Together, these six TLDs form a digital sovereignty claim for Queensland. Not aggressive, not territorial in any negative sense, but assertive — a statement that Queensland’s identity deserves to be owned by Queensland, and that ownership should be permanent.
We are proud of these six. We are proud that we moved when we did. We are proud that they are secured, onchain, and permanent.
What “building together” actually means
The second half of the phrase is as important as the first. Now we build together.
There is a version of this project that would have been a different kind of thing entirely. A version where the TLDs were secured, the infrastructure was built, and then the whole thing was managed centrally, with Queensland Foundation making every decision about what existed under each address, how it was used, what it meant, and who it served. That would have been a business. A normal one.
That is not what we built.
When we say build together, we mean it. We mean that the addresses under these TLDs belong to the people who hold them. We mean that the meaning of .queensland — what it becomes, what accumulates under it, what it represents to people who hold it — is not something we will dictate. We secured the land. But the land belongs to Queensland, not to us.
This is a genuinely different relationship with ownership than most digital products offer. Most digital products are, at their core, services. You pay for access to something someone else controls. When the service changes, your experience changes with it. When the company decides to do something different, your thing does that different thing whether you want it to or not.
An onchain address is not a service. It is property. When you own one, you own it. We cannot change what it is. We cannot take it back. We cannot revoke it. We cannot expire it. The ownership is not conditional on our continued goodwill, our continued operation, or our continued existence. It is structural. The blockchain enforces it, not us.
This matters enormously for what “building together” means. It means that when a Queenslander registers a .brisbane address, they are not becoming a customer. They are becoming an owner. They are becoming part of the foundation in a way that is different from buying a subscription or signing up for a service.
And when enough people become owners, something remarkable happens. The TLD itself starts to carry the weight of all those owners. Every .queensland address that exists adds meaning to .queensland. Every business under .brisbane makes .brisbane more real. Every person who claims a piece of this permanent digital identity contributes to the whole — not because we asked them to, not because it serves our interests (though it does), but because that is simply what happens when a place-based identity fills in.

DATA SUPPLIED:

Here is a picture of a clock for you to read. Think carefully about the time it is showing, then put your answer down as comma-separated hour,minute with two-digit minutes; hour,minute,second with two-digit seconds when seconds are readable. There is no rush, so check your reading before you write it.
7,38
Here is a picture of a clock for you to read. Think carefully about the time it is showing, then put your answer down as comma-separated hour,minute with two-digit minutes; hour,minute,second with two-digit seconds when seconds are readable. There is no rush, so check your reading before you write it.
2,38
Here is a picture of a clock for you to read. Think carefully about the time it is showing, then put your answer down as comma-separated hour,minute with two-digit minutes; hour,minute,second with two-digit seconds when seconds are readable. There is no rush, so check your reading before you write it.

==

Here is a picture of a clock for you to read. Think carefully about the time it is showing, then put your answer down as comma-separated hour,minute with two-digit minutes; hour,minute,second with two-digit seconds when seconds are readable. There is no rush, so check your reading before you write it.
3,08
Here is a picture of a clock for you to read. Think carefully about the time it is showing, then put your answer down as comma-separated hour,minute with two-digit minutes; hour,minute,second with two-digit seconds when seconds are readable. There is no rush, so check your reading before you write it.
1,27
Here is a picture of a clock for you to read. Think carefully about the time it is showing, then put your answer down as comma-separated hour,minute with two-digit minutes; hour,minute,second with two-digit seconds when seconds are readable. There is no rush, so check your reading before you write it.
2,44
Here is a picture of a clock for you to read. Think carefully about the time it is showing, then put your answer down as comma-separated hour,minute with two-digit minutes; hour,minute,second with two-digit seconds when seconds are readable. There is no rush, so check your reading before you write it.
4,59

REQUIRED TASKS:
**1.** Duplicate everything in the Queensland TLD text from "There is a version" down to "A normal one.".
**2.** Pick up the text on Queensland's six TLDs after its final sentence and keep writing.
The records were taken from a separate source.

RESULTS OF THE EXERCISE:
**1.**
There is a version of this project that would have been a different kind of thing entirely. A version where the TLDs were secured, the infrastructure was built, and then the whole thing was managed centrally, with Queensland Foundation making every decision about what existed under each address, how it was used, what it meant, and who it served. That would have been a business. A normal one.

**2.**
That is what we mean by building together. Not a coordinated project with a central plan. A distributed, organic accumulation of meaning, ownership, and identity — anchored by infrastructure we built and cannot undo.
The relationship between permanence and trust
We want to explore something that sits underneath all of this, because we think it is important and often underappreciated.
Permanence builds trust. Not immediately, not loudly, but structurally, over time.
When you rent something, you are in a transactional relationship with whoever owns it. Your continued use of the thing depends on the continued goodwill of the owner. That is not a criticism — it is just a description of what renting is. But it means that the thing you are using is always, in some small but real sense, provisional. It could change. The owner could sell. The terms could shift. The price could rise.
Ownership is different. When you own something outright, the transactional relationship ends. You do not need to maintain a relationship with a landlord. You do not need to worry about renewal terms. You do not need to budget for an annual payment. The thing is yours. It will still be yours next year, and the year after that, and the year after that, without any action on your part.
This changes how you relate to the thing you own. It changes what you are willing to build on top of it. If your digital address could be taken away, or could expire, or could become unaffordable, you would not want to make it the permanent home for something important. You would hedge. You would keep a backup. You would never fully commit.
But if your address is permanent — if it literally cannot be taken, cannot expire, and costs nothing to maintain — then it becomes a foundation you can build on without hedging. You can give it out as your permanent address. You can attach it to things that matter. You can use it as an identifier for decades without wondering whether it will still work.
This is the trust that permanence creates. Not trust in us — in fact, precisely not trust in us, because the permanence is structural rather than relational. You do not need to trust us for it to hold. It holds because it is on-chain. It holds because the smart contracts say so. It holds because that is what we built.
And this, in turn, is why the foundations being set matters for building together. You can build on a permanent foundation in a way you simply cannot build on a provisional one. Every person who registers a .queensland address and knows — genuinely knows — that it is theirs for life is a person who can build something real on top of it. And the sum of all those real things is what .queensland eventually becomes.
Why this is specifically for Queensland
We want to address something directly: why Queensland? Why these TLDs? Why this place?
We are Queenslanders. That is the honest answer, and it is also the complete answer. We are people who feel something particular when we hear .queensland, when we see .brisbane, when we think about what it means to live here and to carry this identity. We are not detached infrastructure builders who happened to land on Queensland as a use case. We are people from here, building for here.
But the reason goes deeper than emotional attachment. Queensland is a place with a very specific, very strong identity — one that has always had geographic definition but has historically lacked digital expression. There has never been a way to say, structurally and permanently, this is a Queensland thing. Traditional domain names do not do that. A .com address can be from anywhere. A .au address narrows it to Australia. But there has been nothing that says Queensland, specifically, permanently, and verifiably.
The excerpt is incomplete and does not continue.